Mid-end intermediate representation

Note: This document is a work in progress.

Overview

The MIR is a desugared, simplified, and flattened intermediate representation (=IR) of NimSkull code that is intended for analysis, transformations, and lowerings.

In the compilation pipeline, the stage using the MIR is located after semantic analysis and high-level transformation (transf) but before code generation.

Note: The plan is to replace the current IR consumed by the code generators (i.e., the CgNode IR) with the MIR

Semantics

NAME = <Temp>   # a temporary introduced during the MIR phase
     | <Alias>  # a temporary view introduced during the MIR phase
     | <Local>  # a user-defined local or temporary introduce prior to the
                # MIR phase
     | <Global> # a user-defined global
     | <Const>  # a user-defined constant

LVALUE = NAME
       | PathNamed   LVALUE <Field>    # named field access (objects only)
       | PathPos     LVALUE <Position> # positional field access (tuples only)
       | PathVariant LVALUE <Field>    # access a variant within an object
       | PathConv    LVALUE <Type>     # access a sub- or super-type of
       | PathArray   LVALUE (NAME | <Literal>) # access an array at given
                                       # position
       | Deref       NAME              # dereference a `ptr` or `ref`
       | DerefView   NAME              # dereference a `var` or `lent`

VALUE = <Literal>
      | <ProcVal>
      | <Type>
      | LVALUE

INTERMEDIATE_TARGET = <Label>
                    | Leave <Label>

TARGET = <Label>
       | TargetList INTERMEDIATE_TARGET ... <Label>

EX_TARGET = TARGET
          | TargetList INTERMEDIATE_TARGET ... Resume

UNARY_OP = NegI VALUE

BINARY_OP = AddI VALUE, VALUE
          | SubI VALUE, VALUE
          | MulI VALUE, VALUE
          | DivI VALUE, VALUE
          | ModI VALUE, VALUE

CALL_ARG = Arg VALUE                    # pass-by-value argument
         | Arg <none>                   # argument that's going to be omitted
                                        # later
         | Name LVALUE                  # pass-by-name argument where the
                                        # lvalue is only used for reading
         | Name (Tag <Effect> LVALUE)   # pass-by-name argument where the
                                        # lvalue is used for mutation
         | Consume VALUE                # pass-by-value argument, but
                                        # the value is consumed (i.e., moved)

- _The data_
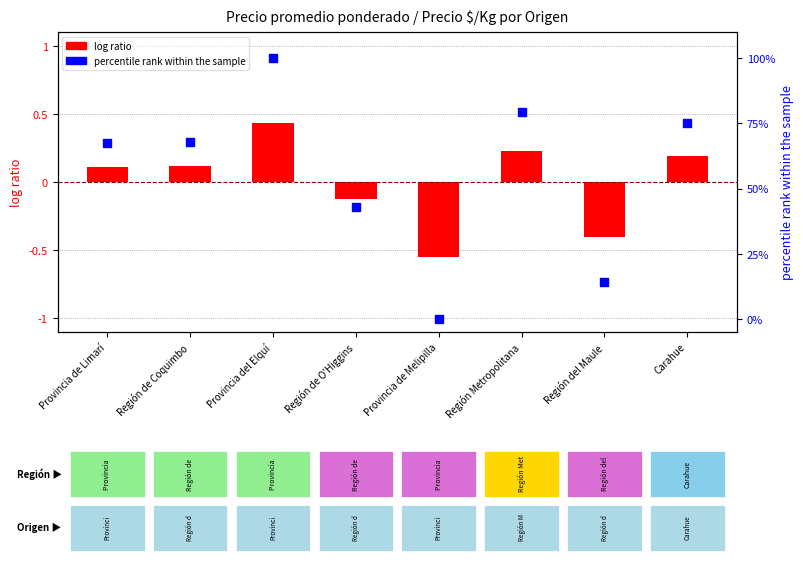

At which category is the sum across all series the highest?

Provincia del Elquí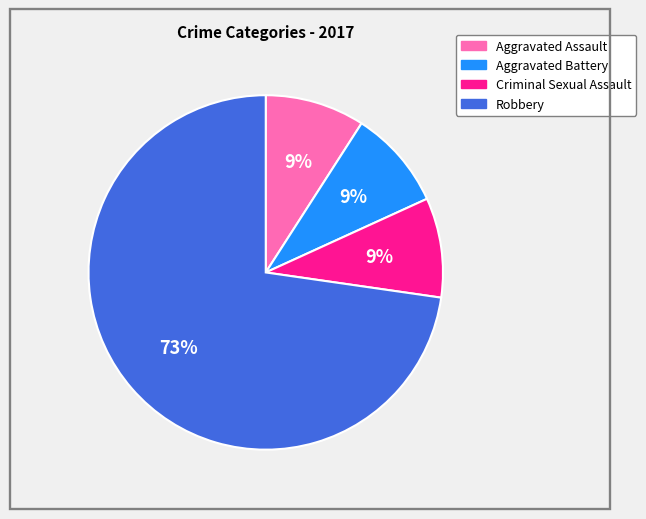

Count the number of slices in the pie.

4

- _Work to complete_
(a) In the NimSkull MIR document, where does the stage using the MIR sit in the compilation pipeline?
(b) Supply what comes next in the NimSkull MIR document, starting right after its last grammar entry.

- _Task-by-task answers_
(a) It sits after semantic analysis and high-level transformation (transf), but before code generation.

(b)
CONSTR_ARG = Arg VALUE
           | Consume OPERAND

CALL_EXPR = Call <Proc> CALL_ARG ...   # a static call of the provided
                                       # procedure with the given arguments
          | Call LVALUE CALL_ARG ...   # indirect call
          | Call <Magic> CALL_ARG ...  # a call of a magic procedure (i.e.,
                                       # a procedure that is either going to
                                       # be lowered into something else, or
                                       # one for which the behaviour cannot
                                       # be represented in the MIR)

# (legacy) checked calls have the same shape as normal calls. The difference
# is that the call has an exceptional exit (i.e., it might raise an
# exception)
CHECKED_CALL_EXPR = CheckedCall <Proc> CALL_ARG ...
                  | CheckedCall LVALUE CALL_ARG ...
                  | CheckedCall <Magic> CALL_ARG ...

CHECKED_CALL_EXPR = CheckedCall <Proc> CALL_ARG ...  EX_TARGET
                  | CheckedCall LVALUE CALL_ARG ...  EX_TARGET
                  | CheckedCall <Magic> CALL_ARG ... EX_TARGET

SET_CONSTR_ARG = VALUE
               | Range VALUE VALUE     # range construction

RVALUE = UNARY_OP
       | BINARY_OP
       | CALL_EXPR
       | CHECKED_CALL_EXPR
       | SetConstr SET_CONSTR_ARG ...
       | ArrayConstr CONSTR_ARG...
       | SeqConstr CONSTR_ARG...
       | TupleConstr CONSTR_ARG...
       | ClosureConstr CONSTR_ARG...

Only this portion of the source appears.